:: INPUT DATA ::

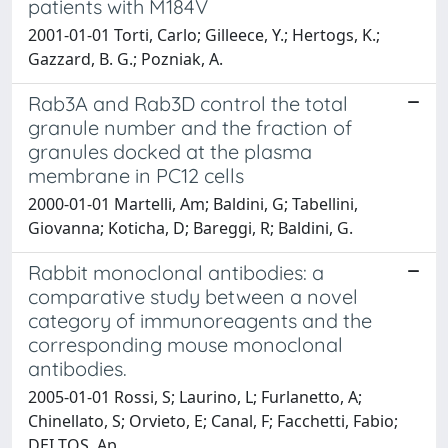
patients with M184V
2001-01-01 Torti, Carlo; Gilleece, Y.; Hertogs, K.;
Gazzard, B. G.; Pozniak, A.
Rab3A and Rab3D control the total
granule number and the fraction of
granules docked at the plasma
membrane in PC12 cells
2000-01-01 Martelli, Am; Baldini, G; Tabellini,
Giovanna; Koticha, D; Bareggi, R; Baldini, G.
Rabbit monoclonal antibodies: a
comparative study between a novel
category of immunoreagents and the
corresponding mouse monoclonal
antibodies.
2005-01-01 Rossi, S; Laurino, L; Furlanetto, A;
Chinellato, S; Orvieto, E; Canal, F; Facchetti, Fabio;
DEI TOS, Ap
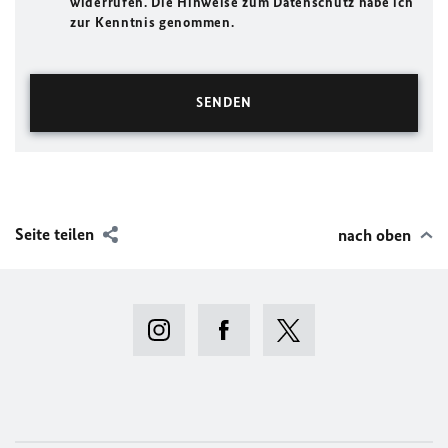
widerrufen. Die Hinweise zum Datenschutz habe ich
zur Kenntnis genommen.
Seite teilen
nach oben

:::

Copy each line of the listing that carries the word "antibodies".

• **TASK RESPONSE**:
Rabbit monoclonal antibodies: a
antibodies.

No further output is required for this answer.